» Selected extract:
::::
Hristiyan Stoyanov

Personal information
- Nationality: Bulgarian
- Born: 20 August 1998 (age 27) Gabrovo, Bulgaria

Sport
- Sport: Para-athletics
- Disability class: T46
- Event: Middle-distance running
- Club: Dunav Ruse
- Coached by: Evgeni Ignatov

Medal record
Para-athletics
Representing Bulgaria
Paralympic Games
| Silver medal – second place | 2020 Tokyo | 1500 m T46 |
World Championships
| Gold medal – first place | 2019 Dubai | 1500 m T46 |
| Gold medal – first place | 2023 Paris | 1500 m T46 |
| Silver medal – second place | 2024 Kobe | 1500 m T46 |
| Bronze medal – third place | 2017 London | 1500 m T46 |
European Championships
| Gold medal – first place | 2018 Berlin | 1500 m T46 |
| Silver medal – second place | 2016 Grosseto | 1500 m T46 |
| Silver medal – second place | 2021 Bydgoszcz | 1500 m T46 |

= Hristiyan Stoyanov =

Bulgarian Paralympic athlete

Hristiyan Stoyanov (born 20 August 1998) is a Bulgarian para-athlete who competes in middle-distance running. He represented Bulgaria in the Paralympic Games.
::::
» Study material:
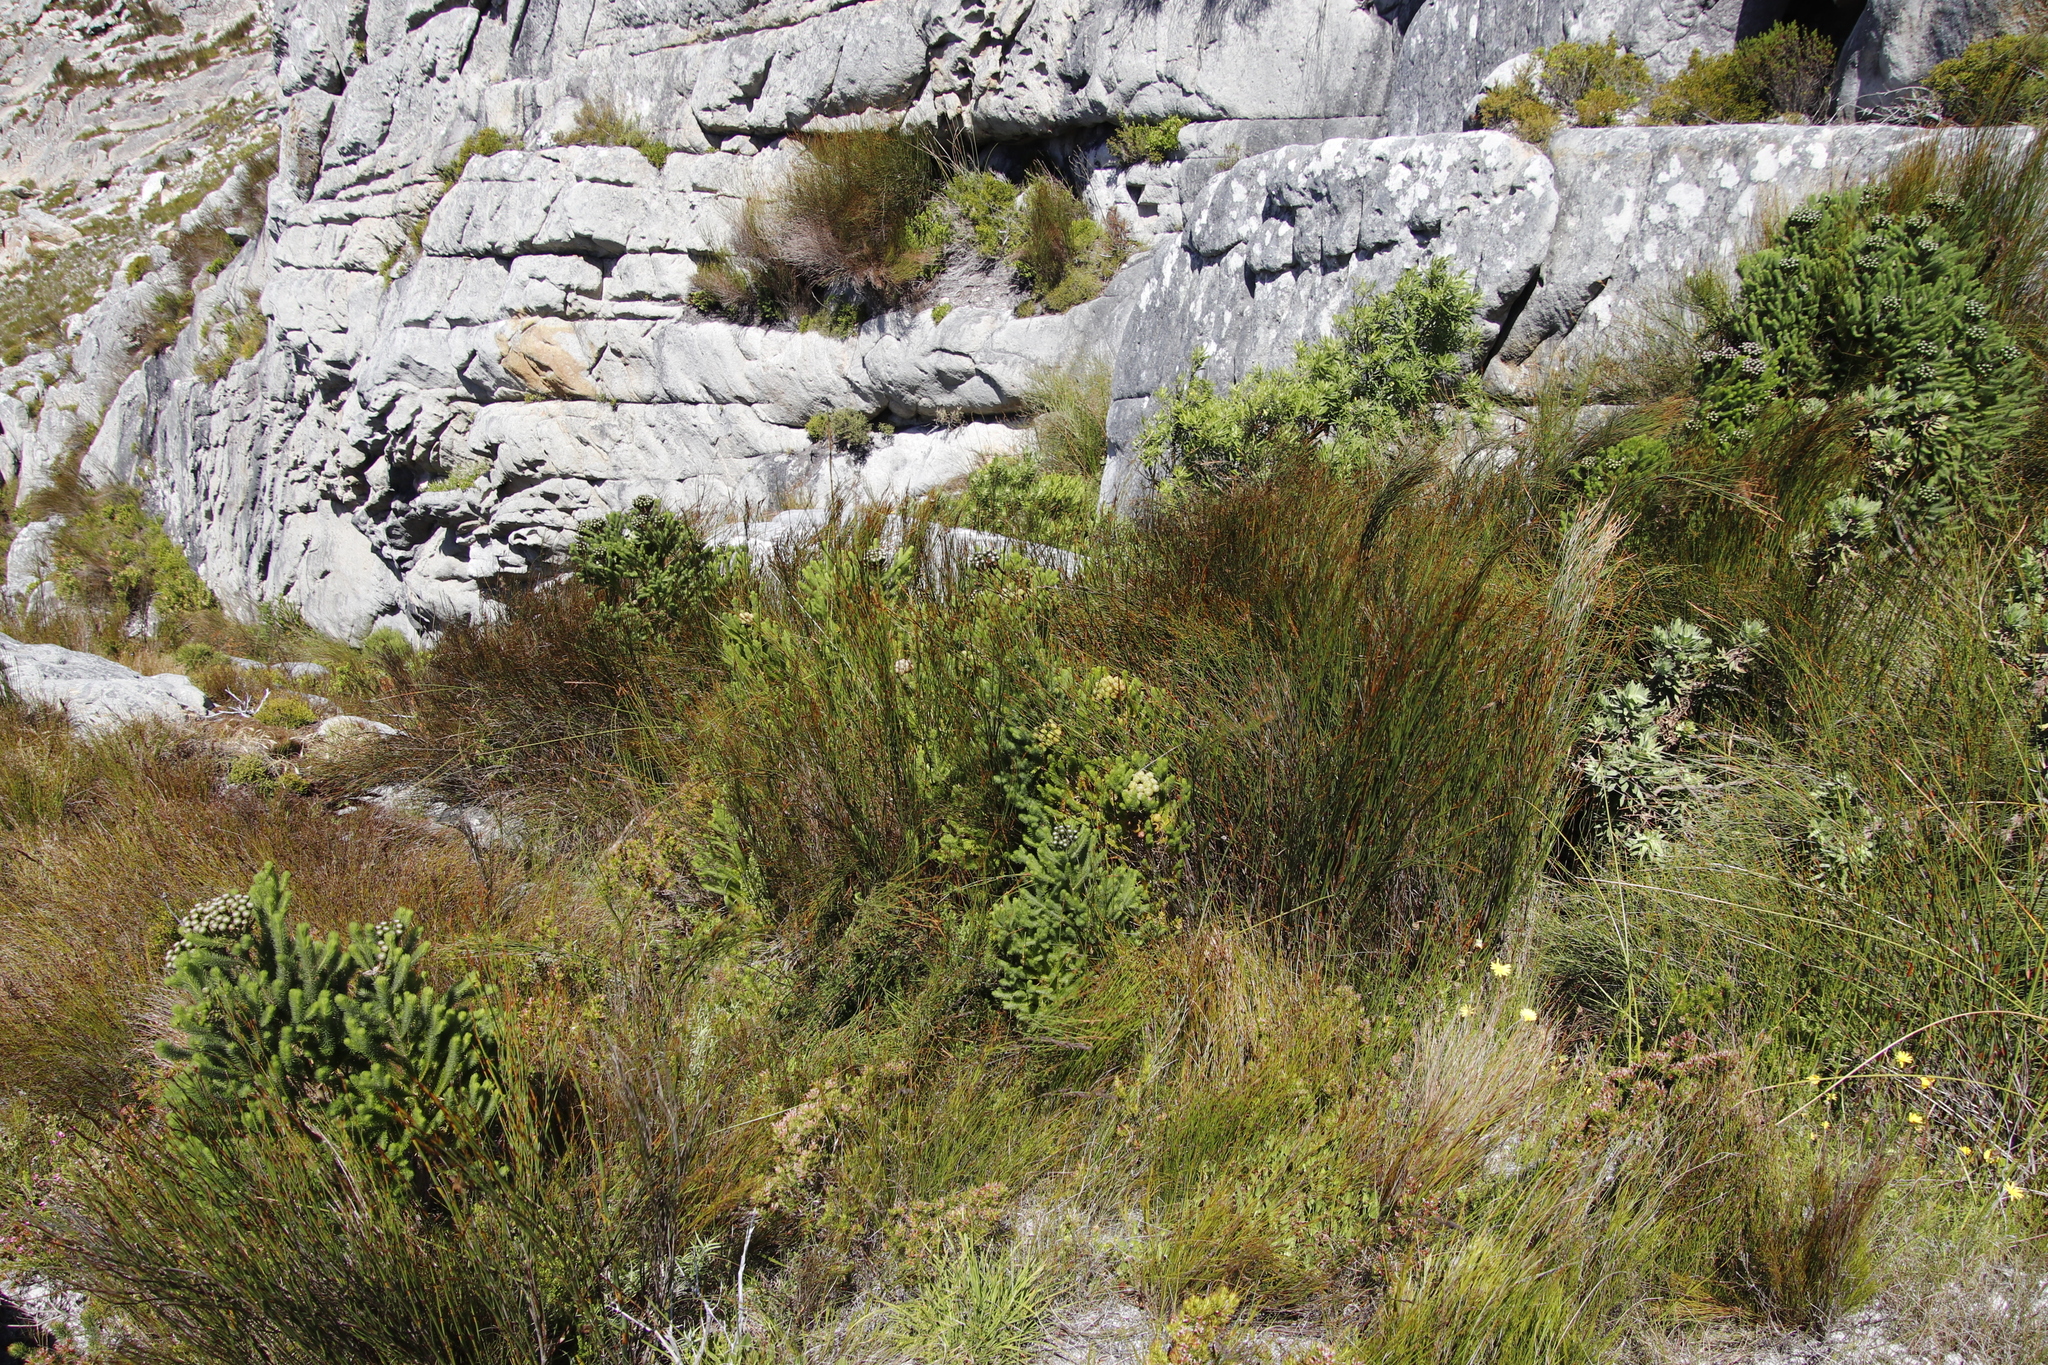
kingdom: Plantae
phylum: Tracheophyta
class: Magnoliopsida
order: Bruniales
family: Bruniaceae
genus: Berzelia
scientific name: Berzelia albiflora
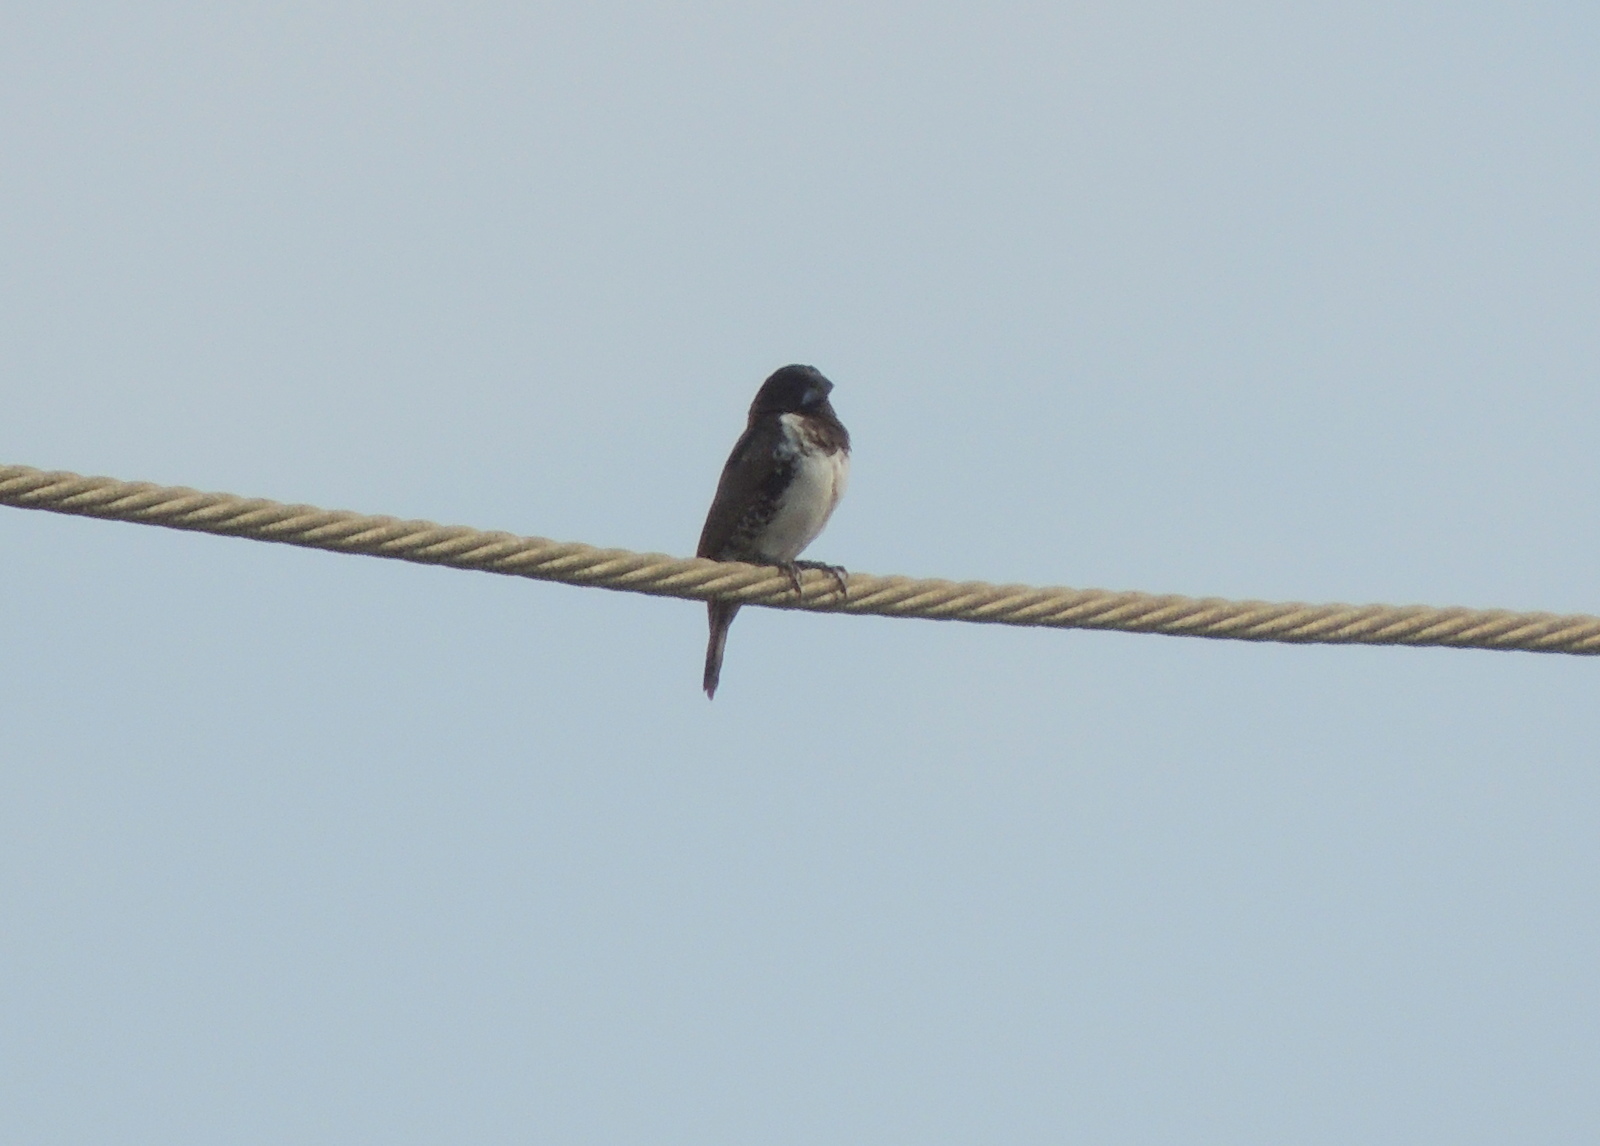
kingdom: Animalia
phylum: Chordata
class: Aves
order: Passeriformes
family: Estrildidae
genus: Lonchura
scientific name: Lonchura cucullata
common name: Bronze mannikin
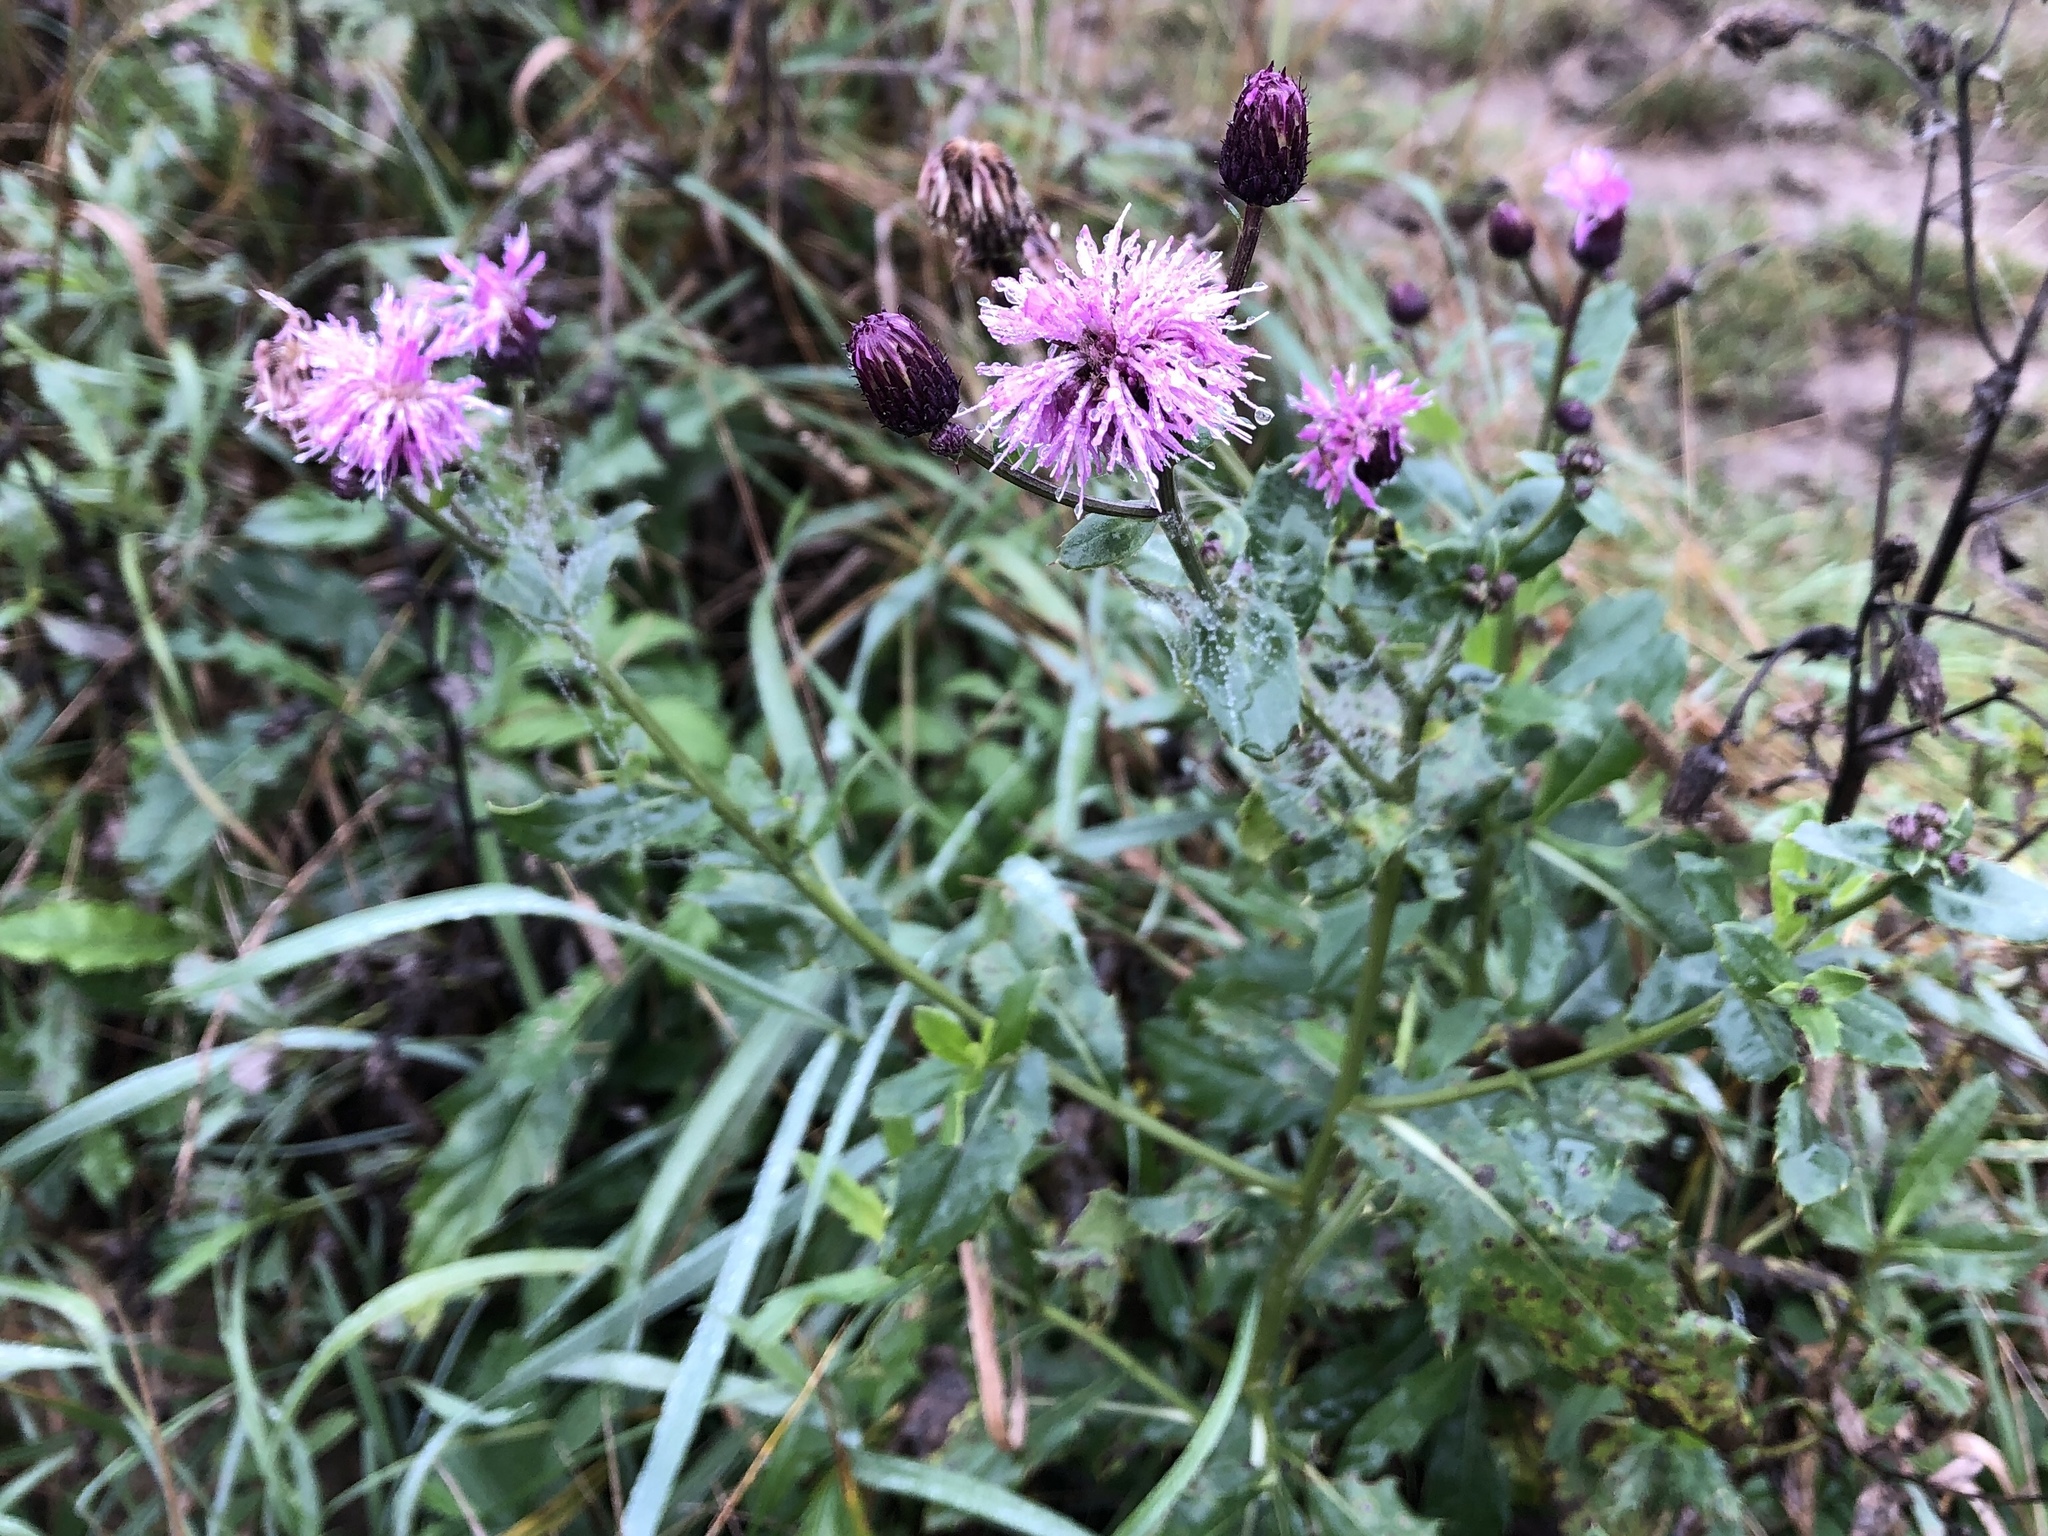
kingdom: Plantae
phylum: Tracheophyta
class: Magnoliopsida
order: Asterales
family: Asteraceae
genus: Cirsium
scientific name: Cirsium arvense
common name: Creeping thistle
::::
» Work task:
Copy the profile of Hristiyan Stoyanov word for word, starting at "Hristiyan Stoyanov (born" and ending at "the Paralympic Games.".

» Exercise output:
Hristiyan Stoyanov (born 20 August 1998) is a Bulgarian para-athlete who competes in middle-distance running. He represented Bulgaria in the Paralympic Games.